Can some one provide a working example or explanation?
The shortest possible summary is that a quaternion is just shorthand for a rotation matrix. Whereas a 4x4 matrix requires 16 individual values, a quaternion can represent the exact same rotation in 4.
For the mathematically inclined, I am fully aware that the above is super over-simplified.
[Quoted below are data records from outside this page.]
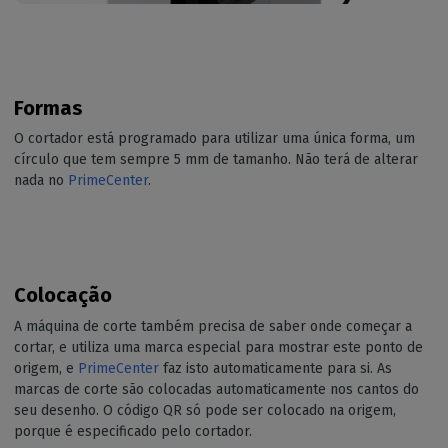
Formas
O cortador está programado para utilizar uma única forma, um
círculo que tem sempre 5 mm de tamanho. Não terá de alterar
nada no
PrimeCenter
.
Colocação
A máquina de corte também precisa de saber onde começar a
cortar, e utiliza uma marca especial para mostrar este ponto de
origem, e
PrimeCenter
faz isto automaticamente para si. As
marcas de corte são colocadas automaticamente nos cantos do
seu desenho. O código QR só pode ser colocado na origem,
porque é especificado pelo cortador.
To provide a little more detail, let's refer to the Wikipedia article:
Unit quaternions provide a convenient
mathematical notation for representing
orientations and rotations of objects
in three dimensions. Compared to Euler
angles they are simpler to compose and
avoid the problem of gimbal lock.
Compared to rotation matrices they are
more numerically stable and may be
more efficient
What isn't clear from that opening paragraph is that a quaternion is not only convenient, it's unique. If you have a particular orientation of an object, twisting on any number of axes, there exists a single unique quaternion that represents that orientation.
Again, for the mathematically inclined, my uniqueness comment above assumes right-handed rotations. There is an equivalent left-handed quaternion that rotates in the opposite direction around the opposite axis.
For the purpose of simple explanation, that is something of a distinction without a difference.
If you'd like to make a simple quaternion that represents rotation about an axis, here's a short series of steps that will get you there:
Pick your axis of rotation v = {x, y, z}. Just for politeness, please pick a unit vector: if it's not already of length 1, divide all the components by the length of v.
Pick an angle of rotation that you'd like to turn about this axis and call that theta.
The equivalent unit quaternion can be computed using the sample code below:
Quaternion construction:
q = { cos(theta/2.0), // This is the angle component
sin(theta/2.0) * x, // Remember, angle is in radians, not degrees!
sin(theta/2.0) * y, // These capture the axis of rotation
sin(theta/2.0) * z};
Note those divisions by two: those ensure that there's no confusion in the rotation. With a normal rotation matrix, rotating to the right 90 degrees is the same as rotating to the left by 270. The quaternions that are equivalent to those two rotations are distinct: you can't confuse one with the other.
EDIT: responding to the question in the comments:
Let's simplify the problem by setting the following frame of reference:
Pick the center of the screen as the origin (we're going to rotate around that).
X axis points to the right
Y axis points up (top of the screen)
Z axis points out of the screen at your face (forming a nice right handed coordinate system).
So, if we have an example object (say an arrow) that starts by pointing to the right (positive x axis). If we move the mouse up from the x axis, the mouse will provide us with a positive x and positive y. So, working through the series of steps:
double theta = Math.atan2(y, x);
// Remember, Z axis = {0, 0, 1};
// pseudo code for the quaternion:
q = { cos(theta/2.0), // This is the angle component
sin(theta/2.0) * 0, // As you can see, the zero components are ignored
sin(theta/2.0) * 0, // Left them in for clarity.
sin(theta/2.0) * 1.0};
You need some basic math to do what you need. Basically, you rotate a point around an axis by multiyplying the matrix representing that point with a rotation matrix. The result is the rotated matrix represantation of that point.
The line
angleX = angleDegreesX * DEGTORAD;
just converts the degrees representation into a radians reprensentation by a simple formular (see this Wikipedia entry on Radians)
You can find some more information and examples of rotation matrizes here: Rotation around arbitrary axes
There are probably tools in your programming framework to do that rotation work and retrieve the matrices. Unfortunately, I cannot help you with the quaternions but your problems seem to be a little bit more basic.